20 percent is a very low rate. May I know the reason of it? Is it because the network requires much more training games or do we need to change the architecture of the neural network?

Thank you for the reply.

jonathan-laurent commented 2 years ago

The reason here is that I've never taken the time to tune AlphaZero.jl for Mancala.

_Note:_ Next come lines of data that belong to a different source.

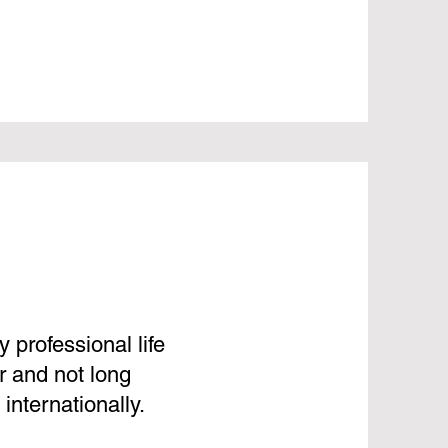
 professional life
r and not long
internationally.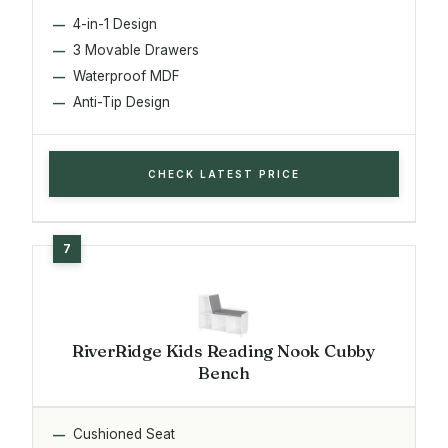
4-in-1 Design
3 Movable Drawers
Waterproof MDF
Anti-Tip Design
CHECK LATEST PRICE
RiverRidge Kids Reading Nook Cubby
Bench
Cushioned Seat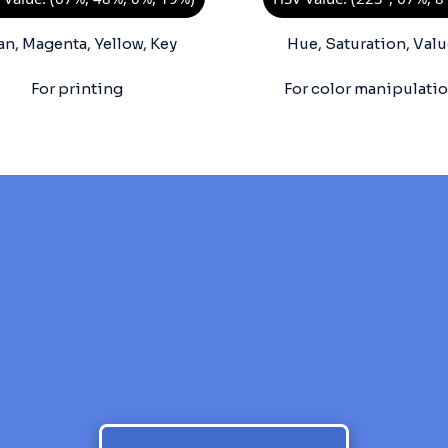
an, Magenta, Yellow, Key
Hue, Saturation, Valu
For printing
For color manipulati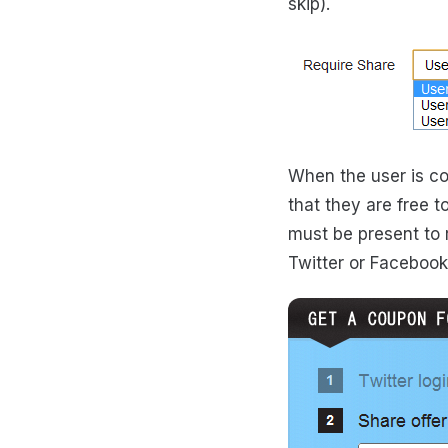
skip).
When the user is co
that they are free t
must be present to 
Twitter or Facebook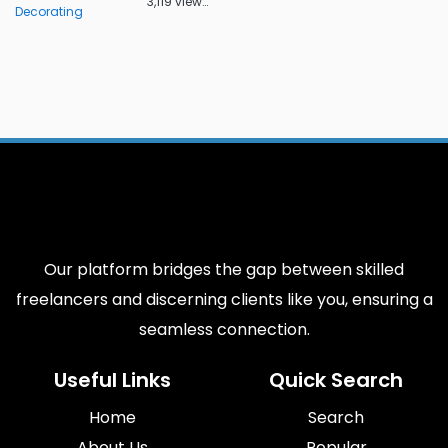
3,119 views
Decorating
Our platform bridges the gap between skilled
freelancers and discerning clients like you, ensuring a
seamless connection.
Useful Links
Quick Search
Home
Search
About Us
Popular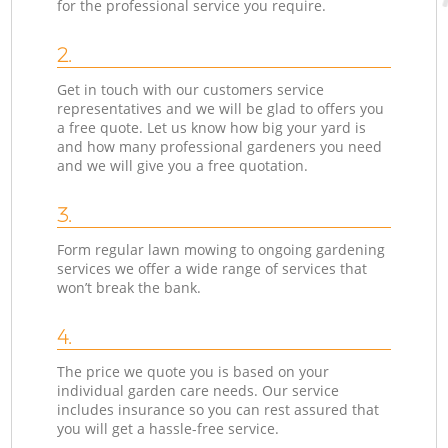
for the professional service you require.
2.
Get in touch with our customers service
representatives and we will be glad to offers you
a free quote. Let us know how big your yard is
and how many professional gardeners you need
and we will give you a free quotation.
3.
Form regular lawn mowing to ongoing gardening
services we offer a wide range of services that
won’t break the bank.
4.
The price we quote you is based on your
individual garden care needs. Our service
includes insurance so you can rest assured that
you will get a hassle-free service.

All I did was basically implement the game and copy the hyperparameters from connect 4. I believe it is pretty safe to say that Mancala is a significantly harder game and so I woudn't be surprised if different hyper-parameters and/or a longer training time was needed.

Also, to be clear, 20% win rate is for the network alone and so this score is not that bad against a search-based strategy that explores thousands of scenarios. 20% means the network is competitive and this number would be 0% in the initial stages of training.

The full AlphaZero agent with MCTS and the network is of course much stronger.

That being said, the current Mancala agent can certainly be tuned and improved with a little work and I would gladly welcome a PR if you are interested.

DmitriMedved commented 2 years ago

Thank you for your reply. How can I run the full AlphaZero agent with MCTS and the network against a pretty strong Mancala engine that I have (minimax with alpha beta pruning and hand-written heuristics)?